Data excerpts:
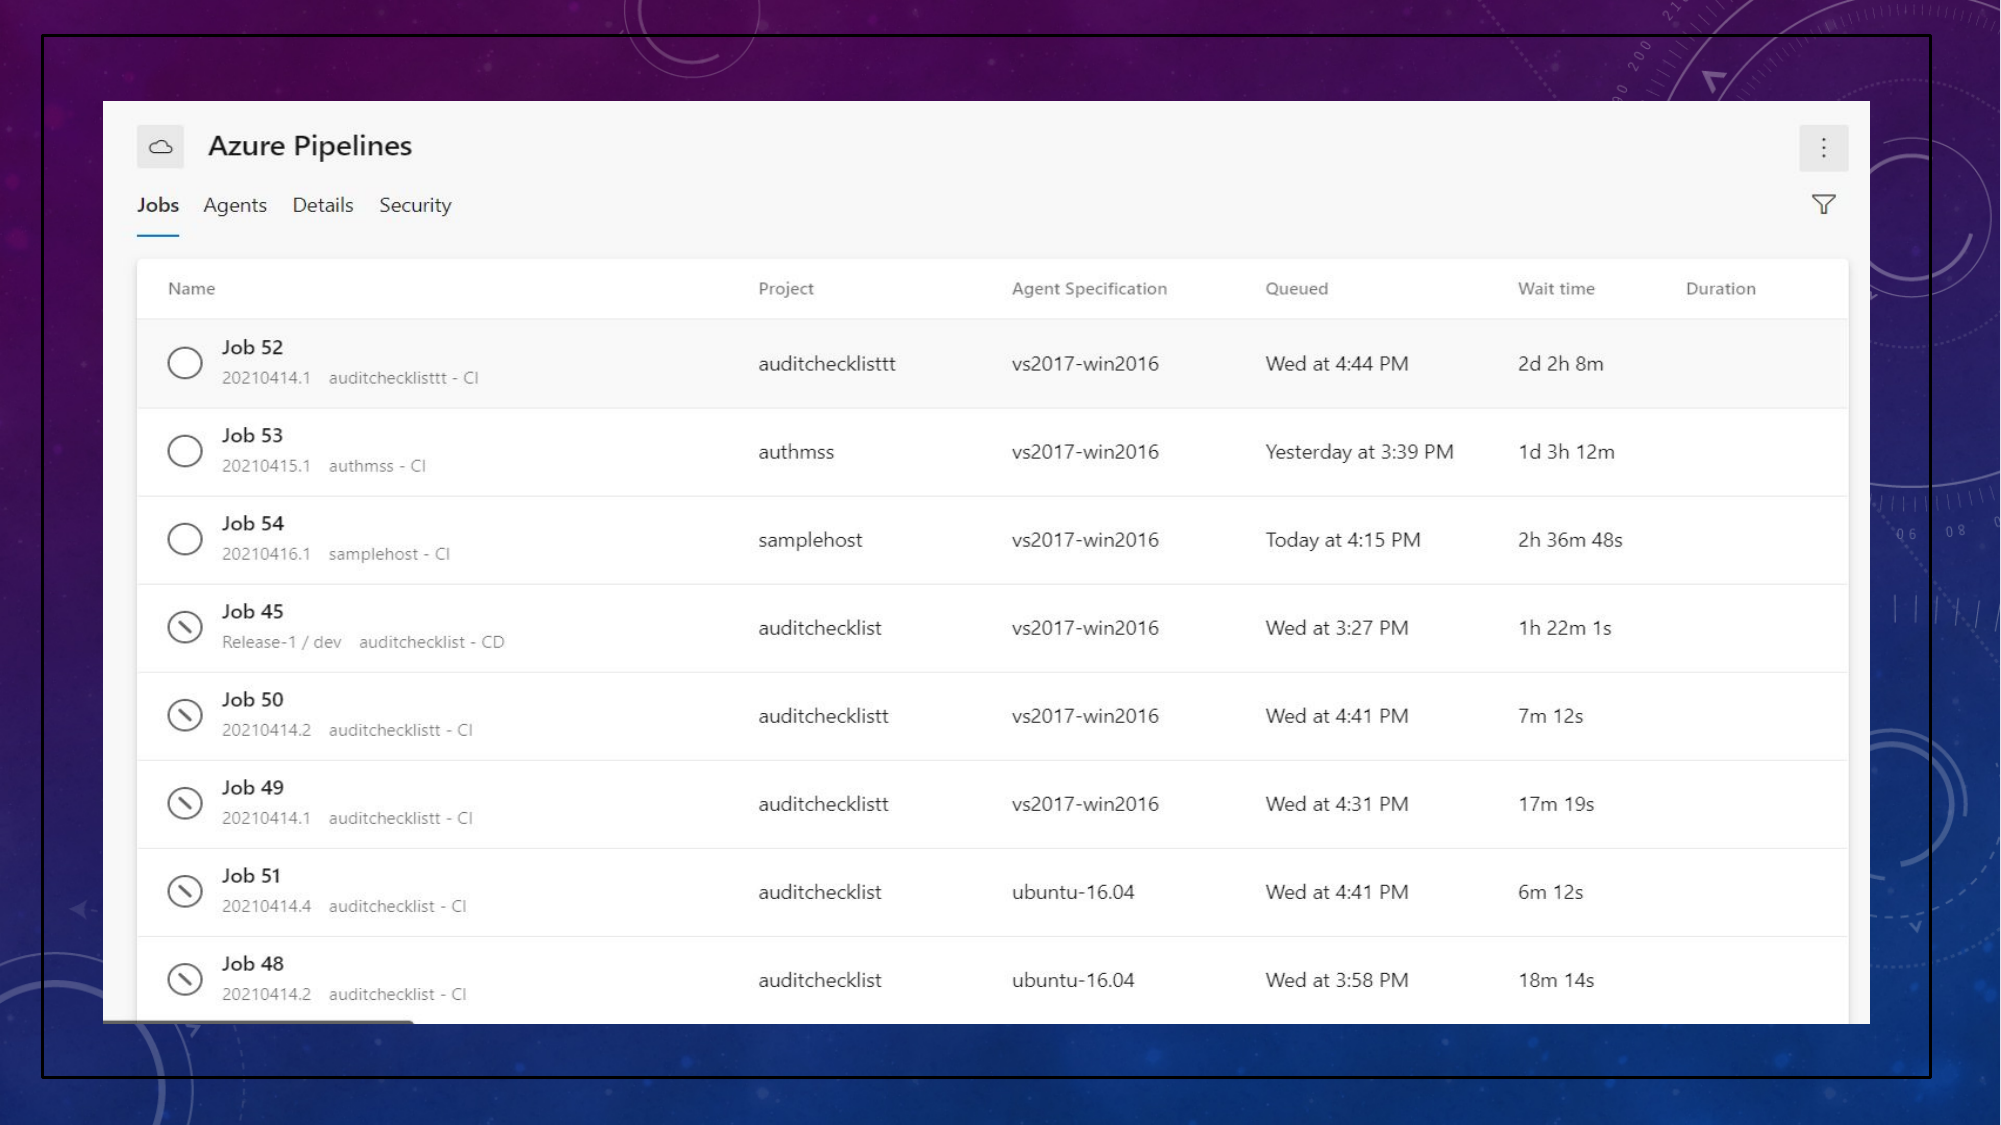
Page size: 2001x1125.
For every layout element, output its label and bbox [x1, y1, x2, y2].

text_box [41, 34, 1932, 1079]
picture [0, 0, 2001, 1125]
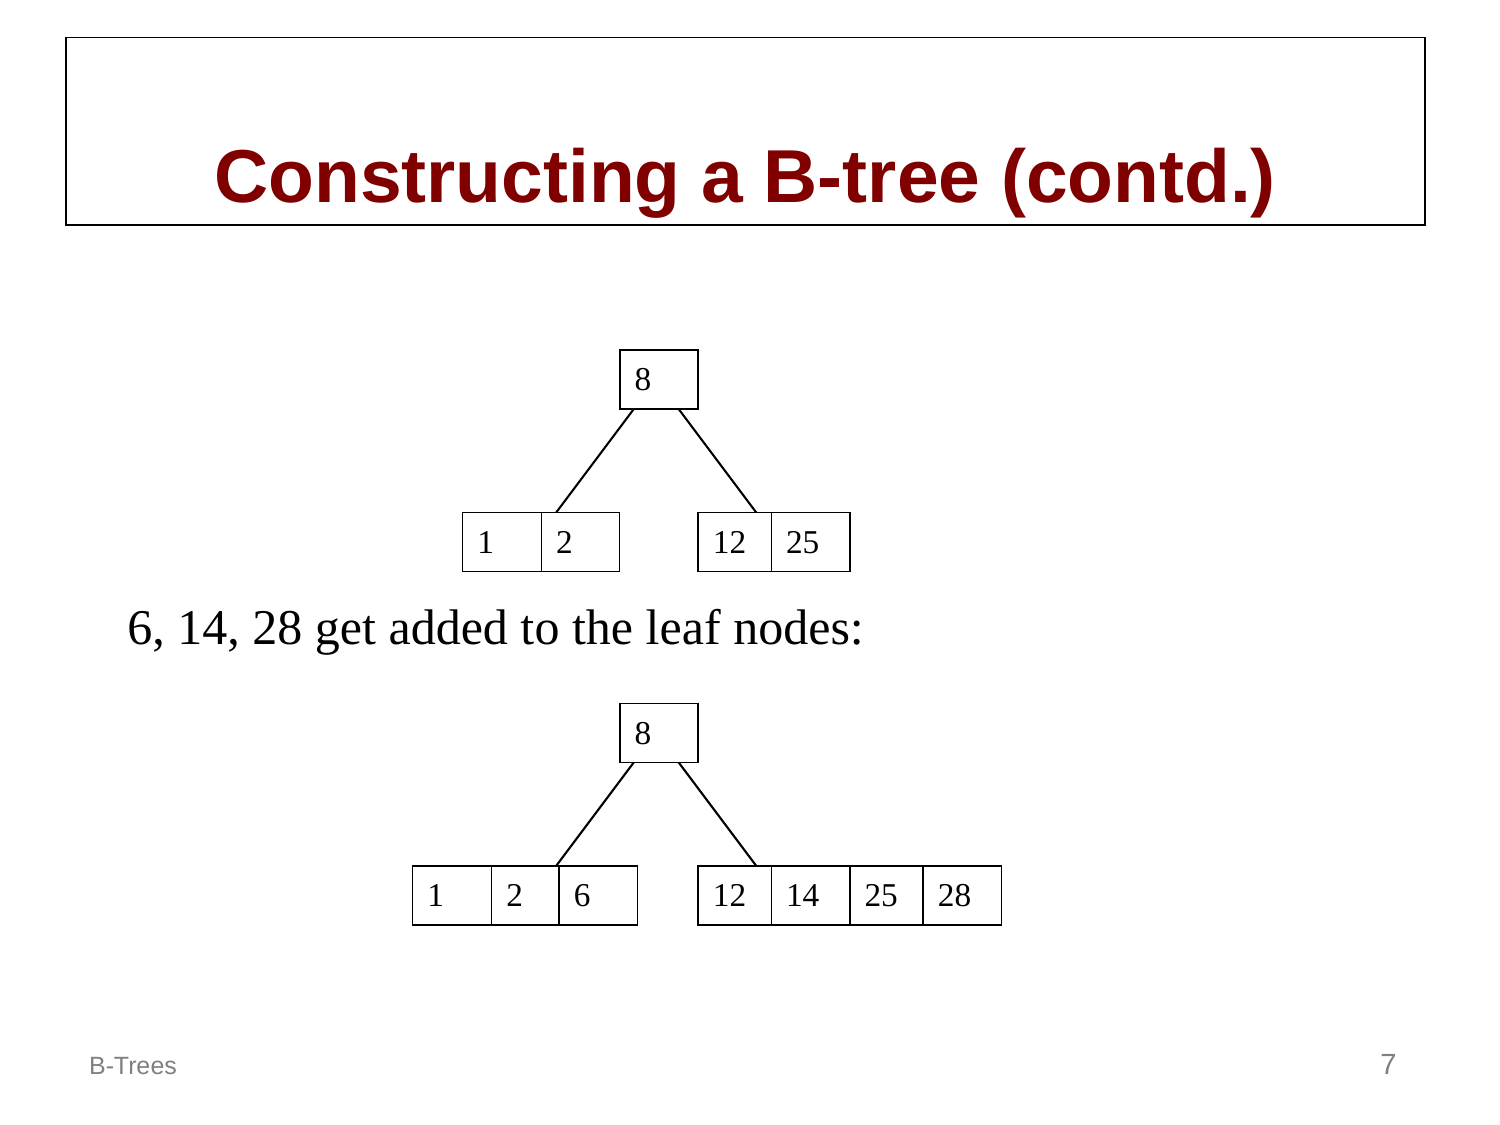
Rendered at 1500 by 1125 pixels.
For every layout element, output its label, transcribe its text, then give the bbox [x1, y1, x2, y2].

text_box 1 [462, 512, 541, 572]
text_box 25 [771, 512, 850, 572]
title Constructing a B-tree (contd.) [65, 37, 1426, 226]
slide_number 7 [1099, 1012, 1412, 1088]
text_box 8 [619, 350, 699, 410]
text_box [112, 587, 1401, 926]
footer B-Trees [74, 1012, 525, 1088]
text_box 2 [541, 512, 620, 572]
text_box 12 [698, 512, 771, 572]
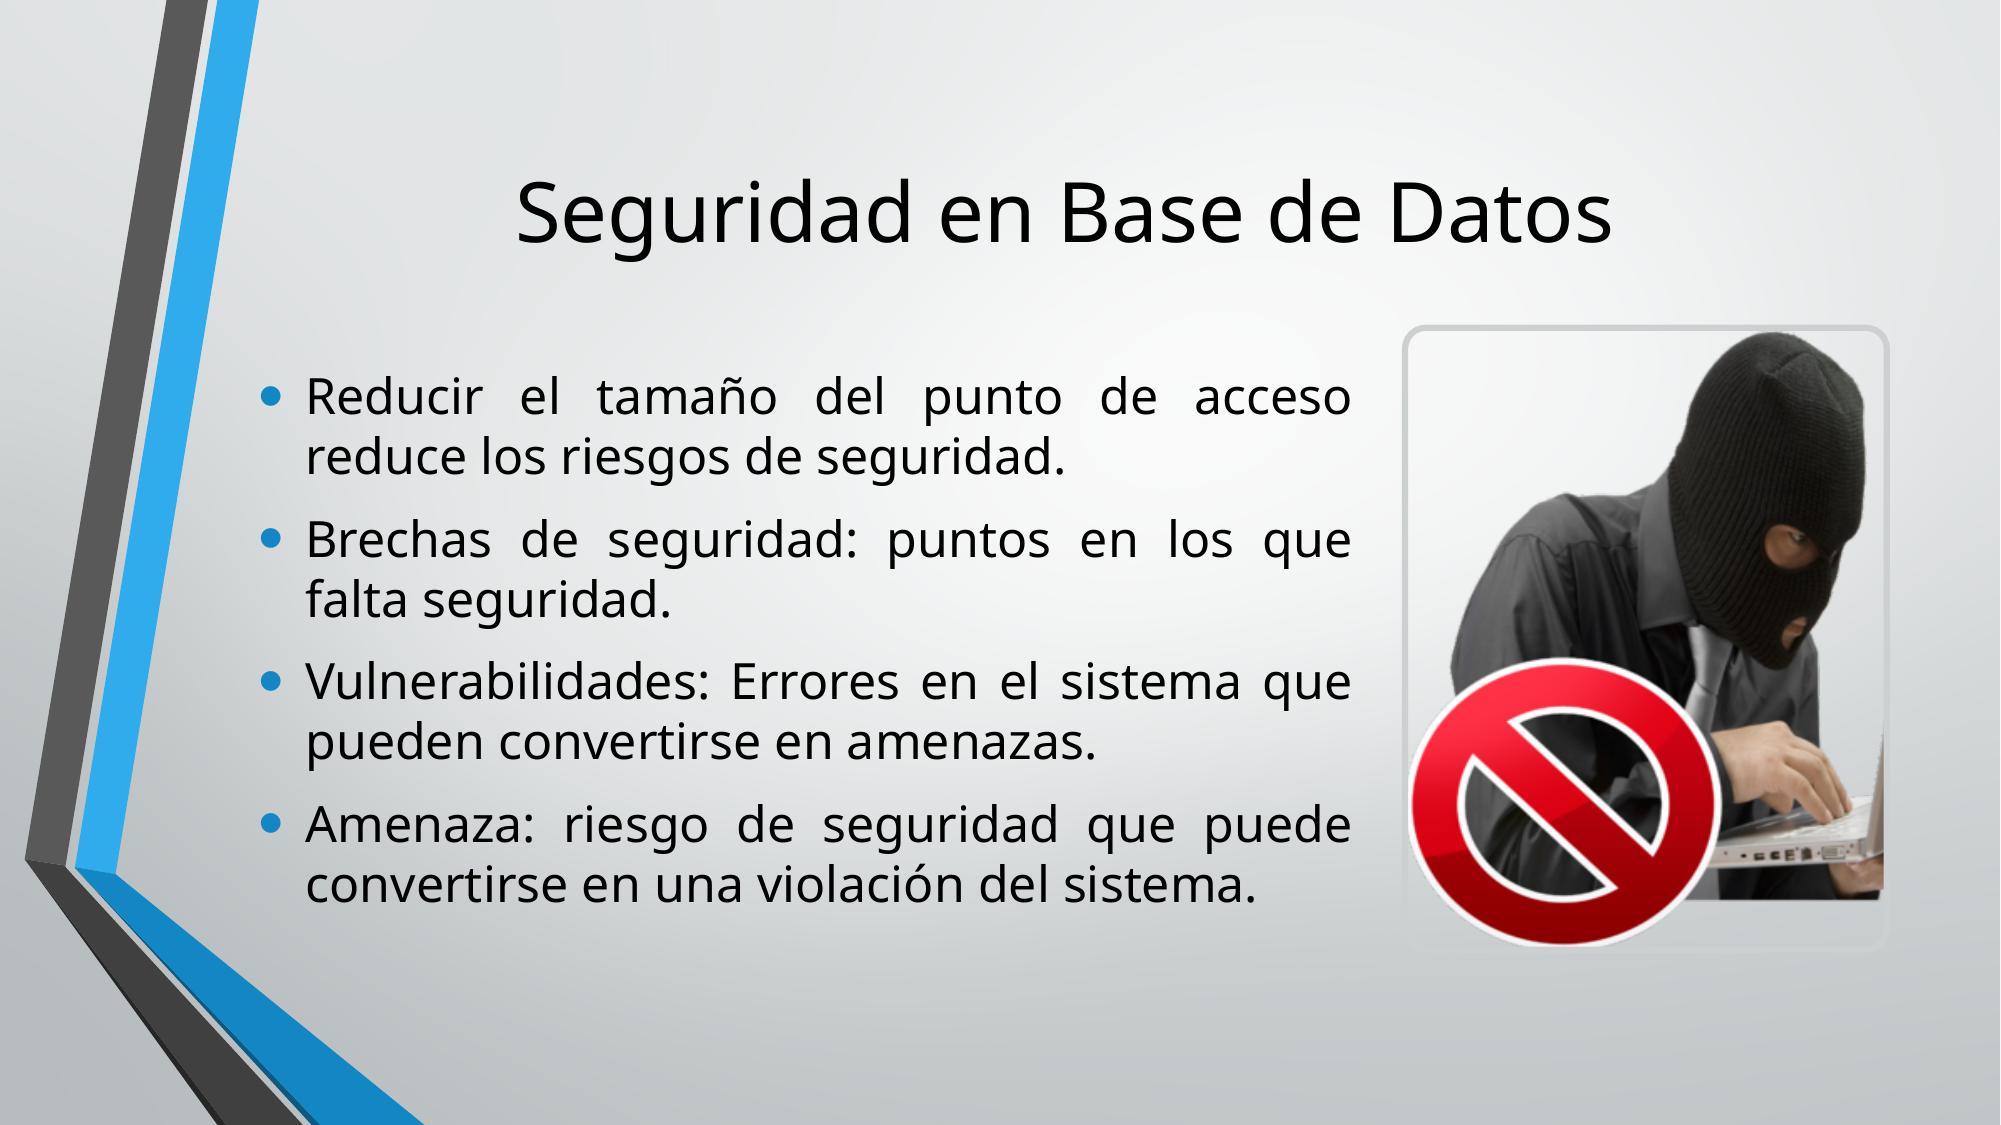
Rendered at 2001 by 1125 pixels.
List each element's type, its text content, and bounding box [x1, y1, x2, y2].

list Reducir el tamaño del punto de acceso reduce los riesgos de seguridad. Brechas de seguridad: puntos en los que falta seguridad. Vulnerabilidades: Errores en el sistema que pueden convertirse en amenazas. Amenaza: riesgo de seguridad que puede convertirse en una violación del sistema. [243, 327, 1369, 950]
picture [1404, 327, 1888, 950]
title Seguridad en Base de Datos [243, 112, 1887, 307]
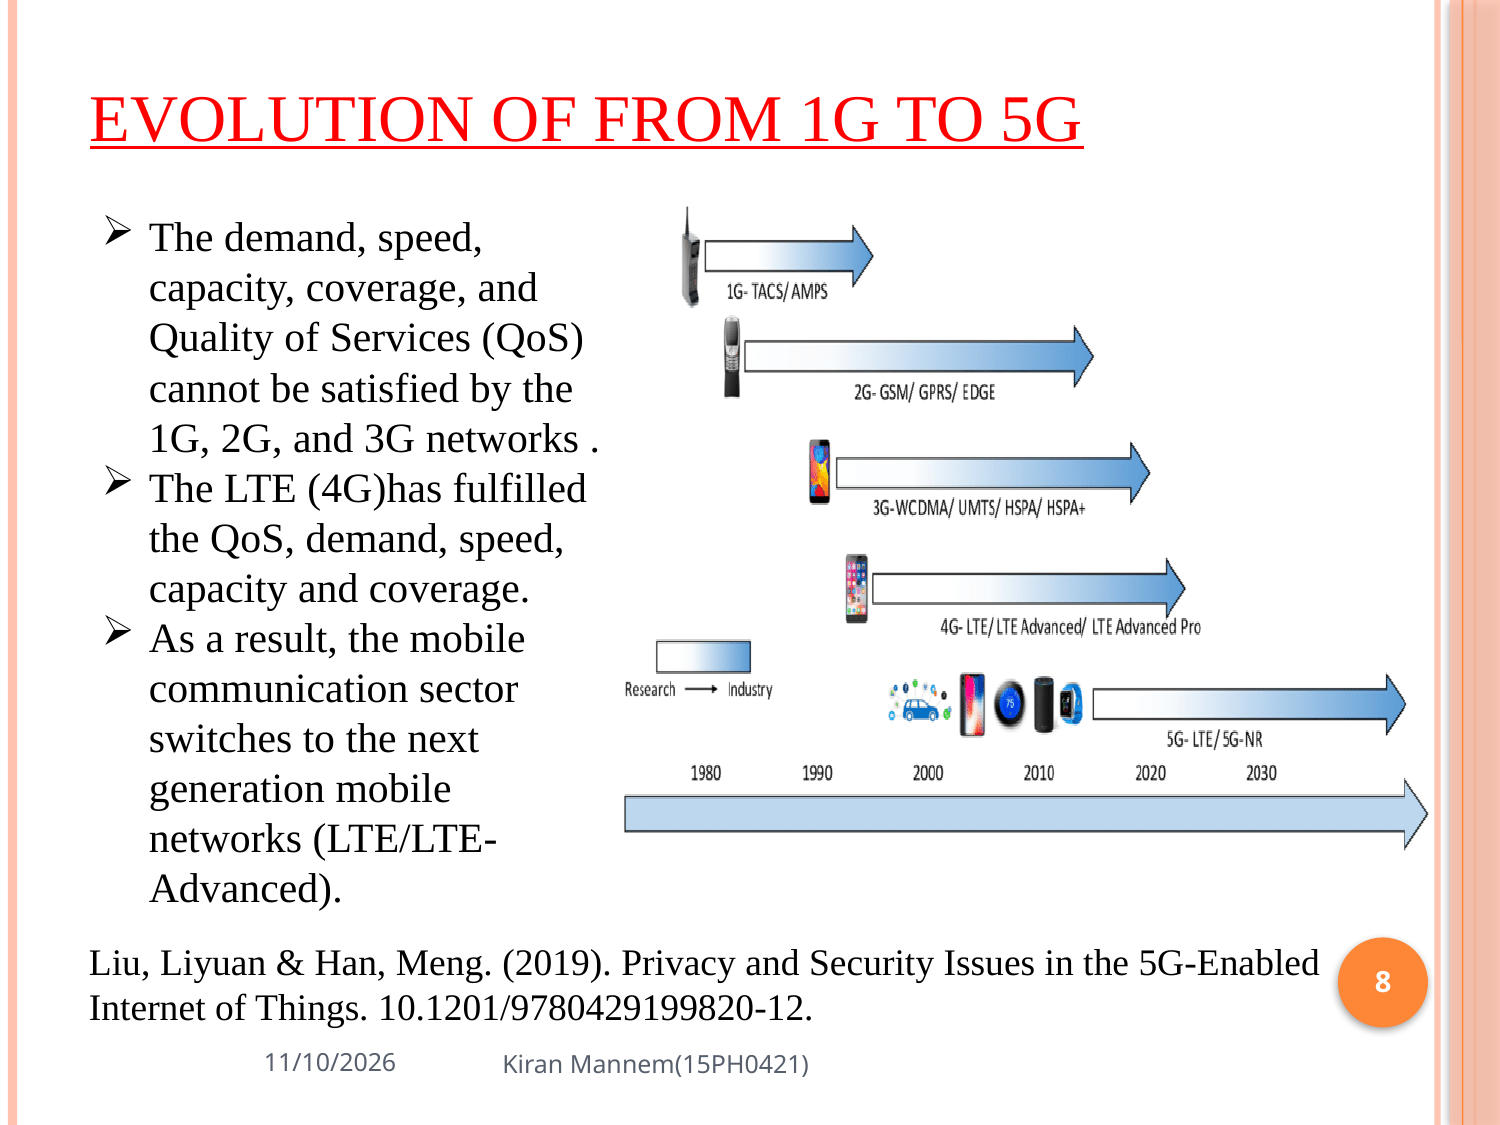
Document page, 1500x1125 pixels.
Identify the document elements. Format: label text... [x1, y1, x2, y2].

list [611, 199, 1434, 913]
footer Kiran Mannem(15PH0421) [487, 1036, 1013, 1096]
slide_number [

- Task instructions
Give the data again exactly as it appears, but without any images.

- Output of the exercise
Page size: 2001x1125.
For every layout element, output its label and bbox [x1, y1, x2, y2].

text_box [41, 34, 1932, 1079]
picture [0, 0, 2001, 1125]
Rendered at 1500 by 1125 pixels.
For every layout element, output its label, transcribe its text, then give the bbox [x1, y1, x2, y2].

text_box 1 [462, 512, 541, 572]
text_box 25 [771, 512, 850, 572]
title Constructing a B-tree (contd.) [65, 37, 1426, 226]
slide_number 7 [1099, 1012, 1412, 1088]
text_box 8 [619, 350, 699, 410]
text_box [112, 587, 1401, 926]
footer B-Trees [74, 1012, 525, 1088]
text_box 2 [541, 512, 620, 572]
text_box 12 [698, 512, 771, 572]
Rendered at 2001 by 1125 pixels.
List each element's type, its text content, and bounding box [x1, y1, x2, y2].

list Reducir el tamaño del punto de acceso reduce los riesgos de seguridad. Brechas de seguridad: puntos en los que falta seguridad. Vulnerabilidades: Errores en el sistema que pueden convertirse en amenazas. Amenaza: riesgo de seguridad que puede convertirse en una violación del sistema. [243, 327, 1369, 950]
picture [1404, 327, 1888, 950]
title Seguridad en Base de Datos [243, 112, 1887, 307]
Document page, 1500x1125 pixels.
Identify the document elements. Format: label text... [x1, y1, x2, y2].

list [611, 199, 1434, 913]
footer Kiran Mannem(15PH0421) [487, 1036, 1013, 1096]
slide_number [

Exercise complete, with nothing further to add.